Aedric's cheek burned. The cut pulsed with each racing heartbeat as he watched crimson spread across Elira's shoulder. She didn't move, didn't flinch. Just stood there, shielding him with her body the way she always had.
Father took a long pull from the bottle. Wine dribbled down his chin into his beard. "Demon tongues," he muttered, staggering toward his room. "Should've beaten it out of her years ago."
The door slammed. Wood splintered around the frame.
Elira's shoulders slumped. She pressed harder against her wound to stop the bleeding, it was not a deep cut, she had worse.
"El..." Aedric reached for her, but she waved him back.
"Check Thoric first."
Their little brother huddled in the corner, still clutching Mother's river stone. His eyes were huge, darting between Elira's bloody shoulder and the fresh cut on Aedric's face.
Moonlight filtered through the kitchen window as Elira threaded the needle. The flame of a single candle cast dancing shadows across her face while she worked. Aedric sat rigid in the wooden chair, hands gripping the seat edges until his knuckles went white. Thoric pressed against his leg, still holding the river stone like an anchor.
Elira's fingers trembled as she cleaned the cut. Blood and wine mixed together, staining the cloth red-purple. The sting of herbs made Aedric's eyes water, but he didn't flinch. Mother had taught Elira well – which plants to gather, how to stitch wounds closed, the proper way to prevent fever. She'd learned early, watching Mother tend Father's victims.

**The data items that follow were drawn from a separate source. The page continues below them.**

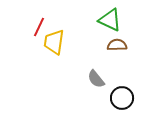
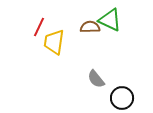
brown semicircle: moved 27 px left, 18 px up
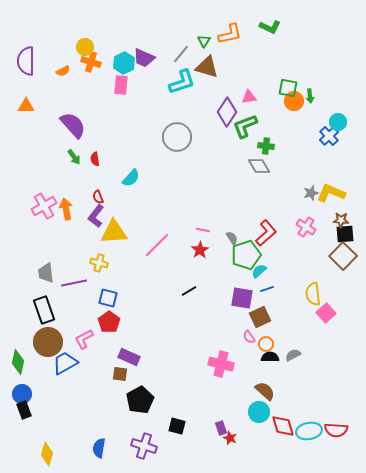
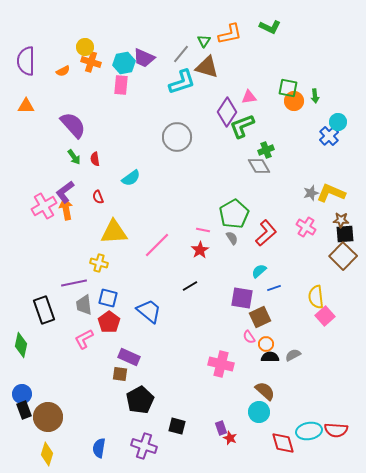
cyan hexagon at (124, 63): rotated 15 degrees clockwise
green arrow at (310, 96): moved 5 px right
green L-shape at (245, 126): moved 3 px left
green cross at (266, 146): moved 4 px down; rotated 28 degrees counterclockwise
cyan semicircle at (131, 178): rotated 12 degrees clockwise
purple L-shape at (96, 216): moved 31 px left, 24 px up; rotated 15 degrees clockwise
green pentagon at (246, 255): moved 12 px left, 41 px up; rotated 12 degrees counterclockwise
gray trapezoid at (46, 273): moved 38 px right, 32 px down
blue line at (267, 289): moved 7 px right, 1 px up
black line at (189, 291): moved 1 px right, 5 px up
yellow semicircle at (313, 294): moved 3 px right, 3 px down
pink square at (326, 313): moved 1 px left, 3 px down
brown circle at (48, 342): moved 75 px down
green diamond at (18, 362): moved 3 px right, 17 px up
blue trapezoid at (65, 363): moved 84 px right, 52 px up; rotated 68 degrees clockwise
red diamond at (283, 426): moved 17 px down
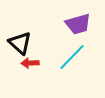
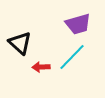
red arrow: moved 11 px right, 4 px down
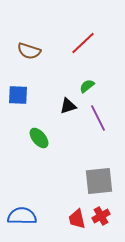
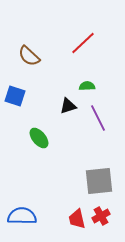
brown semicircle: moved 5 px down; rotated 25 degrees clockwise
green semicircle: rotated 35 degrees clockwise
blue square: moved 3 px left, 1 px down; rotated 15 degrees clockwise
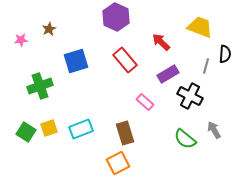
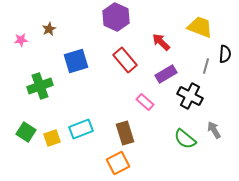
purple rectangle: moved 2 px left
yellow square: moved 3 px right, 10 px down
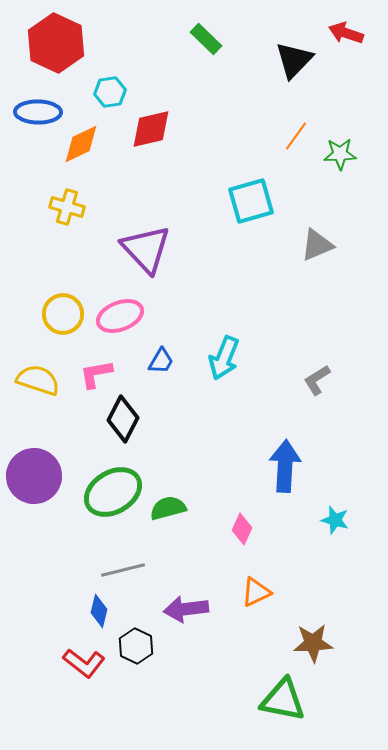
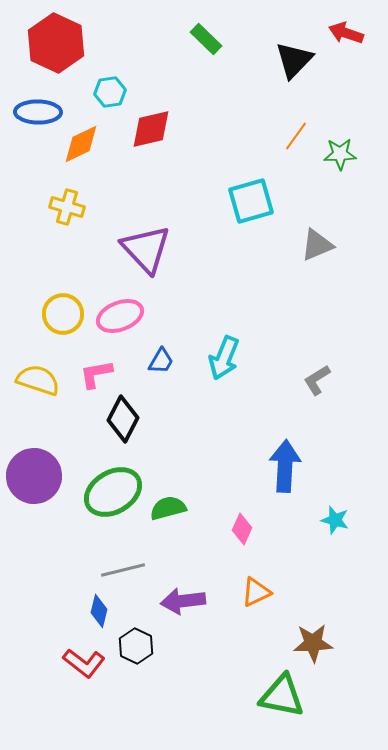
purple arrow: moved 3 px left, 8 px up
green triangle: moved 1 px left, 4 px up
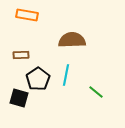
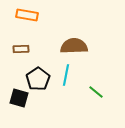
brown semicircle: moved 2 px right, 6 px down
brown rectangle: moved 6 px up
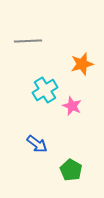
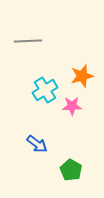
orange star: moved 12 px down
pink star: rotated 24 degrees counterclockwise
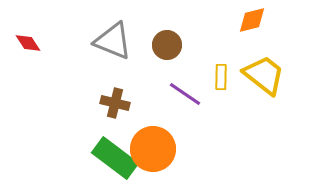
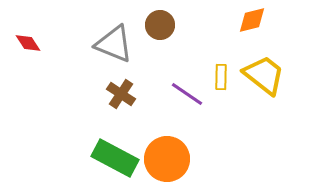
gray triangle: moved 1 px right, 3 px down
brown circle: moved 7 px left, 20 px up
purple line: moved 2 px right
brown cross: moved 6 px right, 9 px up; rotated 20 degrees clockwise
orange circle: moved 14 px right, 10 px down
green rectangle: rotated 9 degrees counterclockwise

The needle pierced skin. Aedric focused on Thoric's warmth against his leg, on the steady rhythm of Elira's stitches. One, two, three. Like Mother's lullabies, like the forbidden songs that had earned him this mark. The cut burned with each pass of the needle, but he kept still. Silent.

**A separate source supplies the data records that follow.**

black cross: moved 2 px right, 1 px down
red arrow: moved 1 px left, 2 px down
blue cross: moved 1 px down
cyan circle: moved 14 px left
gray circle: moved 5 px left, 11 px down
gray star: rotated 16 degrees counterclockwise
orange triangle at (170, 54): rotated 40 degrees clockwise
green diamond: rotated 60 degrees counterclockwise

Elira tied off the final stitch. Her touch was gentle as she wiped away the last traces of blood, fingertips barely grazing the swollen flesh. The wound stretched from temple to jaw – a perfect arc carved by their father's ring.
"This one, you'll remember forever." Elira's whisper filled the quiet kitchen. She traced the line of stitches, her hand steadier now that the work was done. "Every scar tells a story, Mother used to say. This one tells yours – the first time you refused to hide what you are."
Aedric touched the stitches. The pain had dulled to a persistent throb, marking the rhythm of his heartbeat. This wasn't just a cut. It was a dividing line between before and after, between hiding and defiance. His mother's songs lived in his blood, in the strange words that came so easily to his tongue. No amount of violence could carve that away.